LANGGAMPOS.NET - SUMENEP - Kasus perceraian di Kabupaten Sumenep pada 2025 mengalami peningkatan signifikan. Data Pengadilan Agama Sumenep mencatat, hingga Juli tahun ini sudah ada 1.100 pasangan suami istri resmi bercerai. Angka ini menunjukkan tren perceraian di Sumenep masih tinggi dan menjadi perhatian serius.
Kepala Pengadilan Agama Sumenep, Moh. Jatim, menjelaskan bahwa perceraian di wilayahnya dipicu oleh berbagai faktor, mulai dari masalah ekonomi hingga perilaku suami yang tidak bertanggung jawab.
“Kurangnya persiapan mental bagi para pengantin juga menjadi penyebab perceraian. Bahkan juga tidak luput dari hasil pemaksaan atas perjodohan orang tua sehingga tidak memiliki kecocokan antara suami dan istri,” katanya, Jumat, 8 Agustus 2025.
Fenomena ini tidak hanya terjadi pada pasangan berusia matang.
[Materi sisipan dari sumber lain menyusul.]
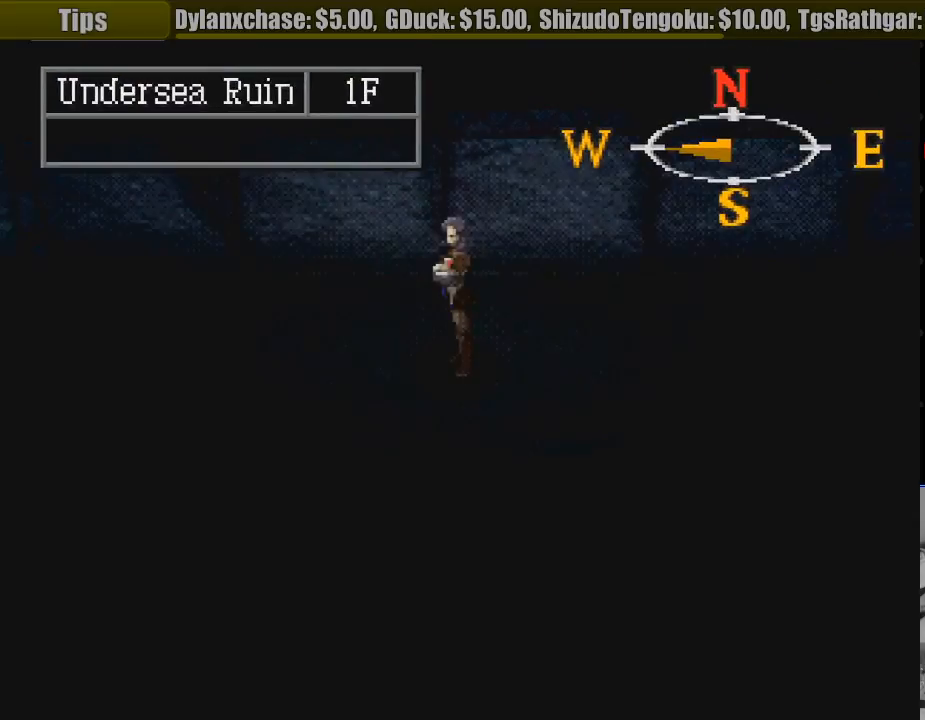
{"buttons": ["CIRCLE", "DPAD_LEFT"], "events": [[17, "DPAD_LEFT", "down"]]}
Menurut Jatim, cukup banyak kasus perceraian yang berasal dari pernikahan anak di Sumenep. Kondisi tersebut menunjukkan bahwa pernikahan dini masih menjadi persoalan yang mempengaruhi keutuhan rumah tangga.
Mayoritas pasangan yang mengajukan perceraian ke Pengadilan Agama Sumenep baru menjalani kehidupan rumah tangga antara satu hingga tiga tahun. Hal ini menjadi sinyal bahwa sebagian pasangan belum siap menghadapi tantangan kehidupan berumah tangga.
“Tingginya angka kasus perceraian tidak hanya terjadi pada pasangan yang berusia matang saja, melainkan juga terjadi pada pernikahan anak untuk di Kabupaten Sumenep,” ujarnya.
Pengadilan Agama Sumenep menilai, perlu adanya kesadaran dari calon pengantin untuk mempersiapkan diri, baik secara mental maupun ekonomi, sebelum melangsungkan pernikahan. Persiapan ini dianggap penting untuk mengurangi risiko perceraian yang bisa terjadi di awal pernikahan.
Faktor ekonomi disebut sebagai salah satu penyebab dominan perceraian. Tidak sedikit pasangan yang memutuskan berpisah karena sulit memenuhi kebutuhan hidup sehari-hari. Kondisi ini semakin diperparah jika salah satu pihak, terutama suami, tidak menjalankan tanggung jawabnya sebagai kepala keluarga.
Selain itu, pernikahan yang dilandasi paksaan atau perjodohan oleh orang tua juga menjadi pemicu ketidakcocokan antara suami dan istri. Ketika hubungan tidak dilandasi kemauan dan kesiapan kedua belah pihak, konflik rumah tangga lebih mudah terjadi.
Pengadilan Agama Sumenep berupaya memberikan edukasi kepada masyarakat mengenai pentingnya kesiapan mental sebelum menikah. Edukasi ini diharapkan dapat menekan angka perceraian yang terus meningkat setiap tahun.
Kasus perceraian di Sumenep pada 2025 mencerminkan tantangan besar dalam membangun rumah tangga yang harmonis.
Lonjakan angka ini menjadi peringatan bahwa pernikahan bukan sekadar urusan administratif atau tradisi, melainkan komitmen jangka panjang yang memerlukan kesiapan lahir batin.